- EXERCISE A
From the conference travel planning text below, list the attendee segments offered as examples for defining service levels.
- EXERCISE B
Extend the conference travel planning text below, starting right after its last sentence.

- TEXT PASSAGE

>>>>>

Don’t forget about getting to the venue too: make sure it’s close enough to international airports, and that transportation is reliable and scalable. External stakeholders might not be super familiar with the area — taking these measures ahead of time can help. 

Step 3: Segment Your Attendees and Define Service Levels

If you want your conference to work, you need a clear separation of service levels, logistics, and communication plans for your different attendees. 

Some attendees book their rooms, and others get theirs booked for them. VIPs get the VIP treatment.

Banks and her team set up distinct tracks for different attendees from the very first welcome email. "We'll share details for the event, a courtesy hotel block, and then we'll have a track for speakers where RevenueCat's taking care of all of their logistics," she says.

Take a moment to define the attendee segments for the event based on their relationship with your company (e.g., regular attendees, speakers, VIPs, prospects, team members). Each segment should have specific services attached, like self-booking vs. company-managed travel.

But manual coordination won’t cut it. You need systematic approaches. 

Banks uses Workgrounds to centralize all of RevenueCat’s travel booking, regardless of attendee type — it’s allowed her to be consistent across all attendees and still carve out provisions for each different level of service. 

Step 4: Create Streamlined Travel Management Systems

When you’re dealing with a lot of people, you need a way to, well, not deal with each of their individual quirks all of the time.

Banks uses a centralized platform to simplify travel booking for all attendees — and to make it easy for guests to tweak their hotel plans without going through her. With 60 or 70 attendees, that saves her a lot of time.

Especially in a crisis. 

"We used Workgrounds to book all of our flights when we did an internal event in Italy last year, and people had to go in, they had to update their flights. Some flights were canceled. Some flights were delayed,” Banks said. And she knew about those issues before anyone contacted her about it. Once they did, she was ahead of the game: she could say that everything was already covered. Workgrounds took care of the mess, and saved her 100s of panicked Slacks, too. 

Communication streams that are proactive, not reactive, about travel? A sigh of relief for everyone.

What This Systematic Approach Actually Gets You

The Automation Advantage:

When she doesn’t have to fuss with flight changes, hotel room swaps, and other details (which add up fast), she can focus on high-value tasks instead.

<<<<<

- INFORMATION
>>>>>

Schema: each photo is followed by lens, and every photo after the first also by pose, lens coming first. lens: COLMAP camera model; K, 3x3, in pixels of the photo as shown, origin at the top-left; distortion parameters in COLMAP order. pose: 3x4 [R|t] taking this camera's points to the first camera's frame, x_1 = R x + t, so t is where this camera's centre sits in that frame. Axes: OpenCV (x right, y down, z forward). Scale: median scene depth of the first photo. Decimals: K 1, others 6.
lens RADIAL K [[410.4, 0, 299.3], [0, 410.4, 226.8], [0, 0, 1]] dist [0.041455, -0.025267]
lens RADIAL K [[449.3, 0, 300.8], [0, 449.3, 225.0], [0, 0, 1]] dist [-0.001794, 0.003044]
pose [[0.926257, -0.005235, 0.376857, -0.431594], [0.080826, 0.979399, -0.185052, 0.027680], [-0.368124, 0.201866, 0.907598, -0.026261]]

<<<<<
>>>>>

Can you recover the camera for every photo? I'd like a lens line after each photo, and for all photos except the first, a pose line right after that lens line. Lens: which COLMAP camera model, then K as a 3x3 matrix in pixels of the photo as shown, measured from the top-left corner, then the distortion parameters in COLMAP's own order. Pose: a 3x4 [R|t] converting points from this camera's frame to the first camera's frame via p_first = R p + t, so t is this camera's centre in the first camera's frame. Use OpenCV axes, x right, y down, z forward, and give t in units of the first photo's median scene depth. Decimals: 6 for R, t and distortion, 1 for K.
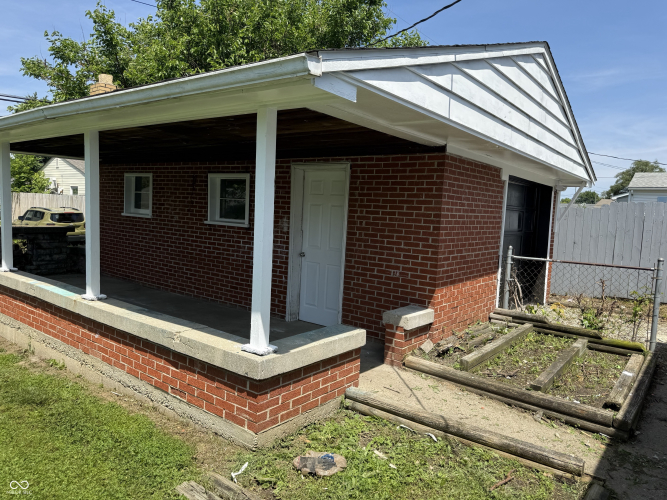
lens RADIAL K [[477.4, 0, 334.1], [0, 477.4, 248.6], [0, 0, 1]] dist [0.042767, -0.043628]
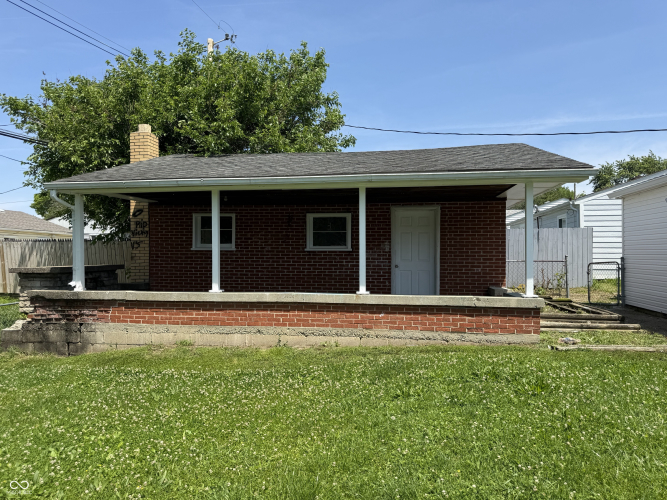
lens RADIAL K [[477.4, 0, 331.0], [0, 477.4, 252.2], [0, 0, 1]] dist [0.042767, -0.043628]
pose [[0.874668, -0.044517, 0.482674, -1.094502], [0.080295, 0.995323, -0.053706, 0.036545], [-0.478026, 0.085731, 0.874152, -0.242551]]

<<<<<
>>>>>

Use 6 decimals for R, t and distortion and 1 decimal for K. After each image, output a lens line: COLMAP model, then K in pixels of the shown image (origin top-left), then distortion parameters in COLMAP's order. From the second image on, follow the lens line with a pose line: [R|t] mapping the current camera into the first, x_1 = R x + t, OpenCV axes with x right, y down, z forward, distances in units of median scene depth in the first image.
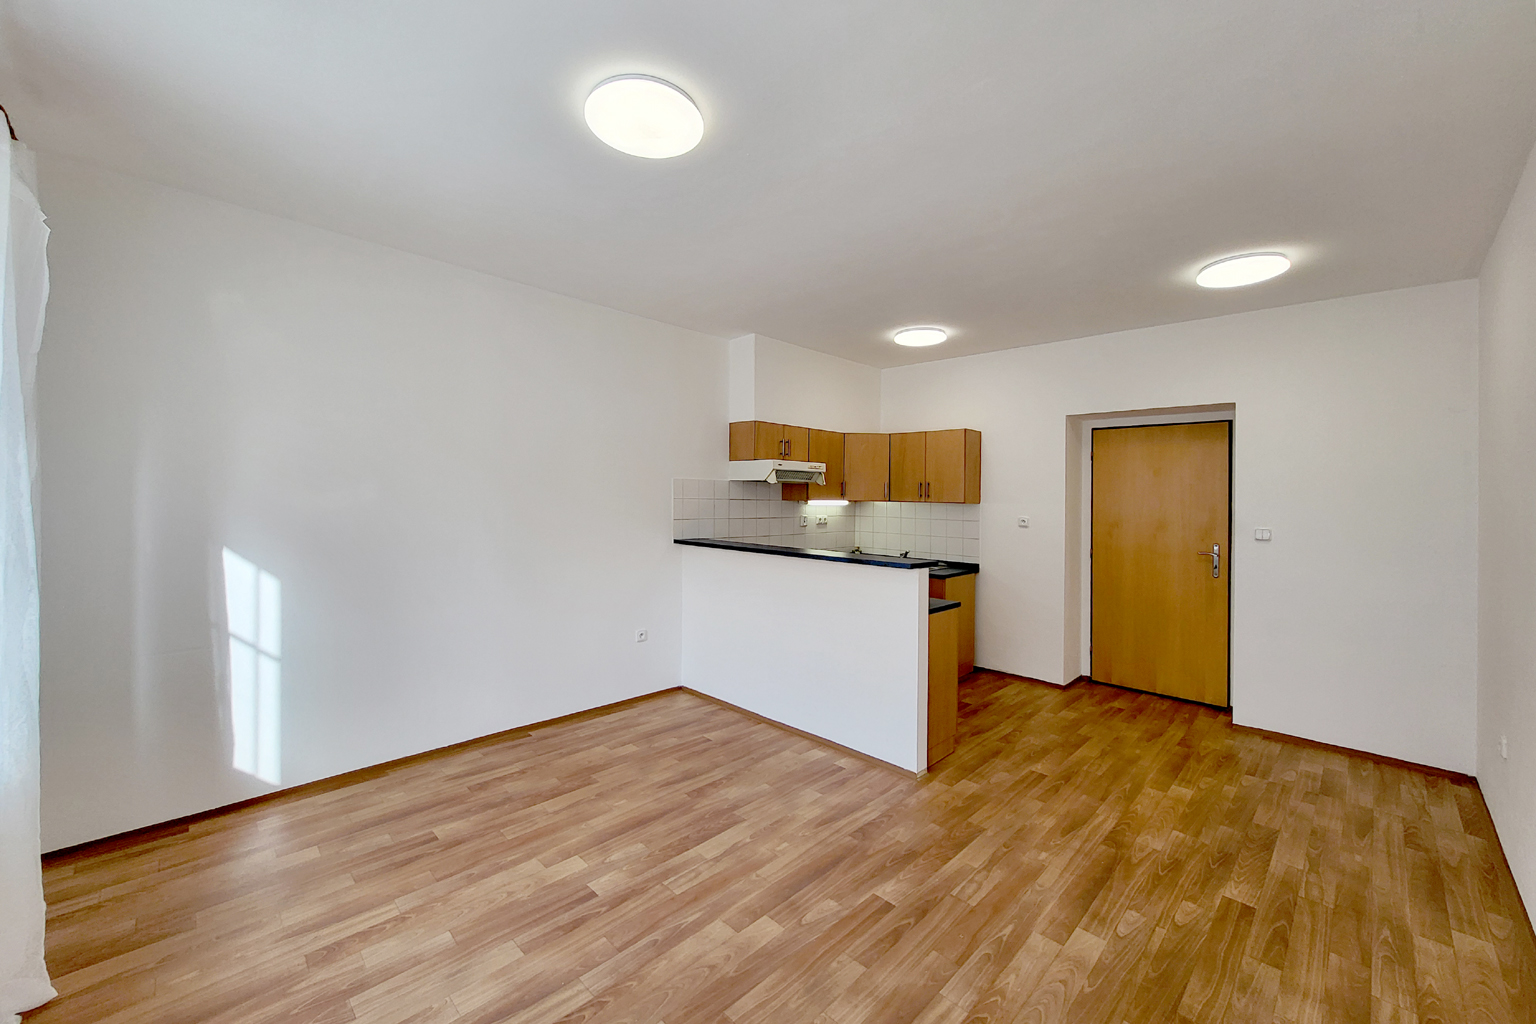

<<<<<

- ANSWER BOX A
Regular attendees, speakers, VIPs, prospects, team members

- ANSWER BOX B
Systems that track and alert you about travel changes automatically keep you proactive, and keep everyone on time.

"I cannot begin to explain all the time-saving moments that I've experienced with Workgrounds,” Banks said.

Improved Crisis Management:

You truly never know what’s going to happen when an event’s underway. Even in those last six weeks pre-conference, Banks has seen all kinds of last-minute issues take center stage. 

When they come up, you need to “stay calm under pressure, and always, always, always have an alternative,” Banks said. With automated systems taking over routine tasks, you can free up your mental bandwidth to tackle the unexpected — but inevitable — challenges.

Better Attendee Experience:

You want your attendees to feel taken care of. And when they’re not stressed about their travel or their hotel, they will. That means they get to focus on the conference itself and what happens there: content and networking more than logistics. When they have a better experience, they think more highly of your brand. 

The real event-planner magic happens when you're not constantly putting out fires. When your travel booking runs itself and people can actually reach you about the important stuff (instead of "Can you change my hotel room?"), you can focus on making the event awesome and memorable.

Nobody remembers a conference because the hotel booking was smooth — but they definitely remember when it wasn't. When you take care of all the behind-the-scenes stuff, attendees can come away with confidence in your brand, deeper connections with other stakeholders, and actionable ideas to further your partnerships. 

With just a little automation, conferences are worth the investment.